There are two species of weasels in Alaska: the short-tailed weasel or ermine (Mustela erminea) and the least weasel (Mustela rixosa). These weasels range over North America and are found throughout most of Alaska. Neither weasel is found on the offshore islands of the Bering Sea or the Aleutian Islands west of Unimak Island. In addition, the least weasel does not occur on the Kodiak Archipelago or on most islands in Southeast Alaska. The short-tailed weasel occurs in the Old World where it is known by the name of “stoat.”
Though they may look like cute pets, ermines, or short-tailed weasels, are some of the fiercest little predators in Alaska. Of course they are not dangerous to humans. In fact, you'd be lucky to even see an ermine in the wild. They are swift, silent creatures that can hunt and burrow in the forest and tundra unnoticed. Ermines are mostly nocturnal, which means they spend most of their time moving and hunting at night. When you first see it, an ermine might seem like it wouldn't survive in cold Alaskan weather. They have small heads with short, round ears and long whiskers that are extremely sensitive to touch. The ermine's eyesight is not particularly good, although it sees much better at night. They are small animals with short legs and thin bodies that usually don't grow much longer than a foot.
Unlike other arctic animals, ermines don't store large amounts of fat. Their hearts beat too quickly and they usually burn the necessary calories they get from food by the end of the day. But ermines have soft warm fur that provides them cover and warmth in all seasons. They do not hibernate, but will hunt all year long. Their fur is usually reddish brown in the spring and summer months. They have tan-colored, almost white fur on their bellies, and long tails with furry, black tips. In the winter, the ermine's coat will turn completely white, except for the tip of the tail. Ermines can blend into their snowy winter homes and stealthily hunt and kill their prey.

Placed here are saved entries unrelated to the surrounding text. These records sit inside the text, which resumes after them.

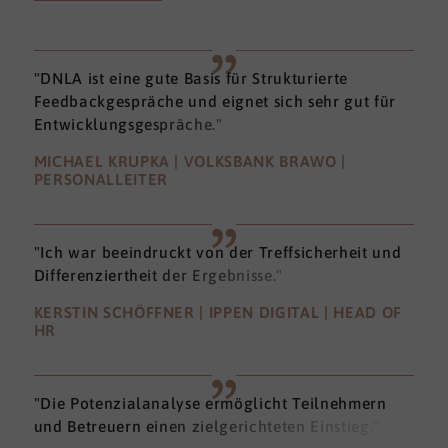
"DNLA ist eine gute Basis für Strukturierte
Feedbackgespräche und eignet sich sehr gut für
Entwicklungsgespräche."
MICHAEL KRUPKA | VOLKSBANK BRAWO |
PERSONALLEITER
"Ich war beeindruckt von der Treffsicherheit und
Differenziertheit der Ergebnisse."
KERSTIN SCHÖFFNER | IPPEN DIGITAL | HEAD OF
HR
"Die Potenzialanalyse ermöglicht Teilnehmern
und Betreuern einen zielgerichteten Einstieg."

At only about 1-foot long and weighing only 7 ounces, a short-tailed weasel is a very muscular, agile, curious and bold creature sometimes known for climbing up peoples clothing to retrieve food. Ermine generally eat mice, cotton tails, small hares, porcupines, rats, frogs, fish and insects. The ermine population fluctuates according to the abundance of food. The predators of ermines are coyotes, badgers, foxes, birds of prey and wolverines.
Weasels are primarily solitary animals except during the mating and whelping seasons. Reproductive pairing is usually temporary. Females may be bred by more than one male. Mating typically occurs in mid-to late summer. Fertilization of the ova is followed by a period during which the eggs do not implant in the uterus. No development occurs during this period. This process is called delayed implantation. After 6 to 7 months the fertilized ova implant in the uterus and embryos begin to develop. The total gestation span is 8 to 10 months.
In the southern portion of their geographic range they can produce three litters per year. In Alaska, litters of 3 to 10 young are born from early May through June. Variations in time of breeding and birth depend in part on the latitude. Weasels in northern Alaska breed about two weeks later than those in the south.
Weasels usually nest in small rodent burrows, stumps, rock outcroppings, or under old buildings. The nest is often lined with mouse fur. The number of young born and the number that survive until weaning depend in large part on the abundance of food in the mother's home range. Young weasels remain in the den for 30 to 45 days, at which time they are about two-thirds grown.
After emerging, they stay near the home den for a week or two before beginning to accompany their mother on foraging trips. At 80 to 85 days of age (early fall) they reach full size. At this time, they disperse away from their mother's home range. Sexual maturity is reached by the following spring. Like all weasels the ermine is hunted for its pelts, however, farmers will kill the ermine not for its furs but to protect his poultry.
As with the least weasel, mouse-like rodents predominate in the ermines diet. However, unlike the least weasel which almost exclusively feeds on small voles, the ermine regularly preys on larger rodents. Typically, male ermine prey on rabbits more frequently than females do, which depend to a greater extent on smaller rodent species.
Short-tailed weasels are an opportunistic predator, which moves rapidly and checks every available burrow or crevice for food. Because of their larger size, males are less successful than females in pursuing rodents far into tunnels. The short tailed weasel regularly climbs trees to gain access to bird's nests, and are common raiders of nest boxes, particularly those of large species.